Tasks to carry out:
1. From the bridge tackle thread, echo the stretch from "I've been looking" through "summer bridge bummin'.".
2. Name every kind of fish that the bridge tackle thread mentions.

Given text:

# looking for bridge tackle



## yogai (Oct 21, 2005)

I've been looking around for rods for bridge fishing for big snook, cobia, and tarpon. These are hard to find because it's a pretty specialized type of rod. I'm looking for an 8 to 10 foot stout rod for 30-60 or so line. Something I could put a 3/0 senator or a similar size avet onto.
The only big manufacturer I can find is chaos rods, which makes a few bridge rods. Need something with a long butt too like a regular surf rod, as I'm not a rod builder and couldn't do the job myself.

I just wanted to see if anybody else knew of companies that make this type of tackle before I start my Spring and summer bridge bummin'.


----------



## jettypark28 (Jun 23, 2006)

*If*

you can find it...Uglystik Model "BWB" Heavy action, 8' , rated for 40 to 80lb line....and it does a great job around bridges. Stopping and turning good size fish from wrapping you up. But more then likely you will have to order a blank and cut it down, and build it yourselve...Cheaper and from what i heard,and alot of fun...Making your own rod....:fishing:


----------



## cpn_aaron (Apr 11, 2006)

Pinnacle has a series of these types of rods. I have a 9ft heavy from them that I rarely use, but it has held up to many big fish over the 8 years I've owned it. I'll have to go to my closet and look up the series name tonight. I like it for the nice stick it gives when pulling the big boys away from structure.


----------



## jettypark28 (Jun 23, 2006)

*Cpn*

I looked for that rod and couldnt find it, just like the uglystik...it seem like they quit making them. Or arent listing them anymore...."Yogai" I would also look in Ebay, sometime they have old rods that you can fix up to fit your need. I wonder why they quit making these rods??? cause nobody has a listing for a rod like you want opcorn:


----------



## yogai (Oct 21, 2005)

The BPS about an hour from me had one of those 8 foot ugly stiks when I went two weeks ago, and they won't sell it because its nowhere near the coast. I liked it, but it had a short butt. I guess I could get some rod maker to extend it for me, but I don't want to invest too much extra money aftermarket.

Material supplied:
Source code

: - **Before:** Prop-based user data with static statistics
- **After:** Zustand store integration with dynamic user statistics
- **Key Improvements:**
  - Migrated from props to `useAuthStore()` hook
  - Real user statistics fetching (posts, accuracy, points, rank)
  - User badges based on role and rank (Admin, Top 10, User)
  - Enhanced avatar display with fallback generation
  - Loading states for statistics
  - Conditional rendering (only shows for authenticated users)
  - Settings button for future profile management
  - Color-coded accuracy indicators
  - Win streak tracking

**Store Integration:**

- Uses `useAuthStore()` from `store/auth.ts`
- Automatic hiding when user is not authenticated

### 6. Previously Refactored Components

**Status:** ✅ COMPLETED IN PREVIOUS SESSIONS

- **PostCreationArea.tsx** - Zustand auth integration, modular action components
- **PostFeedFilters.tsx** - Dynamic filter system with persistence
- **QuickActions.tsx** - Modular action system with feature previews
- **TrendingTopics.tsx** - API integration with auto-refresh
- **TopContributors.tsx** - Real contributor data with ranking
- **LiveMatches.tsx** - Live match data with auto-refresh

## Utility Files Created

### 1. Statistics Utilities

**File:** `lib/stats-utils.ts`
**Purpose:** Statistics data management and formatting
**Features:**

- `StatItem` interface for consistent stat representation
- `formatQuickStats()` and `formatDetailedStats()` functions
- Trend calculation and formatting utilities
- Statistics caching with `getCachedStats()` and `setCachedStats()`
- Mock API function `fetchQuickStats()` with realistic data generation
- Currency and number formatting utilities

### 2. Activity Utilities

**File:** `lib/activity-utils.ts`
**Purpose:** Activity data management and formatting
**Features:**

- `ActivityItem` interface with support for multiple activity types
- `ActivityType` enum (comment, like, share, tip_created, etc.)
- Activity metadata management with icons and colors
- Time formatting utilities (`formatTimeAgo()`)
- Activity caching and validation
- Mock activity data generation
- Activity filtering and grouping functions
--
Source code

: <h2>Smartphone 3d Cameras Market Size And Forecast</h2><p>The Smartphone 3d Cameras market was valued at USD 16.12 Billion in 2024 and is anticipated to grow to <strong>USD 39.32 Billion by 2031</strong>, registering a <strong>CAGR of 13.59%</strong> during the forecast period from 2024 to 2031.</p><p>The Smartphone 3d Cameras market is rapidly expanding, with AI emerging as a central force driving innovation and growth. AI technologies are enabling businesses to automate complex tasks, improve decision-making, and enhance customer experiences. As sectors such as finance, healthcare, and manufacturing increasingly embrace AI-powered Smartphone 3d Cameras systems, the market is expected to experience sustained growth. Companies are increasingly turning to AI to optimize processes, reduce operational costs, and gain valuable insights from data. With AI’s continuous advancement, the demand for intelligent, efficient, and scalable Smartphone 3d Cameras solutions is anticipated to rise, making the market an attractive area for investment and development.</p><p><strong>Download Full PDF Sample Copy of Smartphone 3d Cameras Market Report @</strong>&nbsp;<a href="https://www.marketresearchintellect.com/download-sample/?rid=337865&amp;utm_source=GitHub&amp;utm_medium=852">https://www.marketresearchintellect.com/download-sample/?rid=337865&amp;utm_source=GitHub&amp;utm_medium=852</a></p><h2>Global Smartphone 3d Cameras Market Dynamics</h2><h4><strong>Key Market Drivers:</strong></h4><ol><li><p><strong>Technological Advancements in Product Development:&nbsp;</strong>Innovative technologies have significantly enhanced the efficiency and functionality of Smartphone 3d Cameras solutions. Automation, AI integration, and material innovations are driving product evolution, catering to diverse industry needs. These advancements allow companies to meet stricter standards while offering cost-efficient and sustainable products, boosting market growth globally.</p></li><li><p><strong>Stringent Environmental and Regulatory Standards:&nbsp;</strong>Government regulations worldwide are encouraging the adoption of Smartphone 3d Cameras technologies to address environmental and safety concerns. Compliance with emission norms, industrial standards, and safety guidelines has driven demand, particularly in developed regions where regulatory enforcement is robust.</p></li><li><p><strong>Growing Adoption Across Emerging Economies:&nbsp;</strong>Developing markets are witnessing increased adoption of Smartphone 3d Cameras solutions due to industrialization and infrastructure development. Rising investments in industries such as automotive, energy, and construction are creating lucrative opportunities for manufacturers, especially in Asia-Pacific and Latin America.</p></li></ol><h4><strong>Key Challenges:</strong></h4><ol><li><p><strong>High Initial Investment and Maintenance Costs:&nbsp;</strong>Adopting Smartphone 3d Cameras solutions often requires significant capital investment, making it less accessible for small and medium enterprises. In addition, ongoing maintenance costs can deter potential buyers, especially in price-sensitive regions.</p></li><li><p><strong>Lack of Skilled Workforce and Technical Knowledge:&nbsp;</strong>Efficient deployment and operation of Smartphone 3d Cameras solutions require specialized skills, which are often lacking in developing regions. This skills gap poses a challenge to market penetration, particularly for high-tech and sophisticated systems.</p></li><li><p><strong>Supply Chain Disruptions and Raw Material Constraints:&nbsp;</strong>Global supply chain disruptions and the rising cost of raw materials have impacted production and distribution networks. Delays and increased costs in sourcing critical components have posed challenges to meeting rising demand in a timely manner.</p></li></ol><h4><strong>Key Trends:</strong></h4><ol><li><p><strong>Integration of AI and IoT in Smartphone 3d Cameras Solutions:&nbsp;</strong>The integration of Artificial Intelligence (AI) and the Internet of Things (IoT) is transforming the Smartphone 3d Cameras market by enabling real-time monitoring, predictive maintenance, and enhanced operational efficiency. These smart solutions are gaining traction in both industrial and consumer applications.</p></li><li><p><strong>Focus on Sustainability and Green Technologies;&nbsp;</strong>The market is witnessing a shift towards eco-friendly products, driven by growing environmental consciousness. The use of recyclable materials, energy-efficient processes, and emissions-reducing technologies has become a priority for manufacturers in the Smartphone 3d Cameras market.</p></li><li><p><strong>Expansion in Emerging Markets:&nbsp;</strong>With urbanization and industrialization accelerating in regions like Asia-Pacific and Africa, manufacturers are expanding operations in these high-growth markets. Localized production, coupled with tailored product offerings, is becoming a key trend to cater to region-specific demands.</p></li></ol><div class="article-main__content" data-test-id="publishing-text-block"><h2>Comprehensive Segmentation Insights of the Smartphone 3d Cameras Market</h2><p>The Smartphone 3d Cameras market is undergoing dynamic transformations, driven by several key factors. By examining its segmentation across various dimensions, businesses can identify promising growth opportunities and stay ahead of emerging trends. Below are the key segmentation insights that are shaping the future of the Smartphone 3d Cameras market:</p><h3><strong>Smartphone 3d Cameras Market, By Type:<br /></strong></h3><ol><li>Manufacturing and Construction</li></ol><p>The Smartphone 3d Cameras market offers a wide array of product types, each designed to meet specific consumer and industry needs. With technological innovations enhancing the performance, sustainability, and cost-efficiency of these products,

Expected results:
1.
I've been looking around for rods for bridge fishing for big snook, cobia, and tarpon. These are hard to find because it's a pretty specialized type of rod. I'm looking for an 8 to 10 foot stout rod for 30-60 or so line. Something I could put a 3/0 senator or a similar size avet onto.
The only big manufacturer I can find is chaos rods, which makes a few bridge rods. Need something with a long butt too like a regular surf rod, as I'm not a rod builder and couldn't do the job myself.

I just wanted to see if anybody else knew of companies that make this type of tackle before I start my Spring and summer bridge bummin'.

2. Snook, cobia, and tarpon.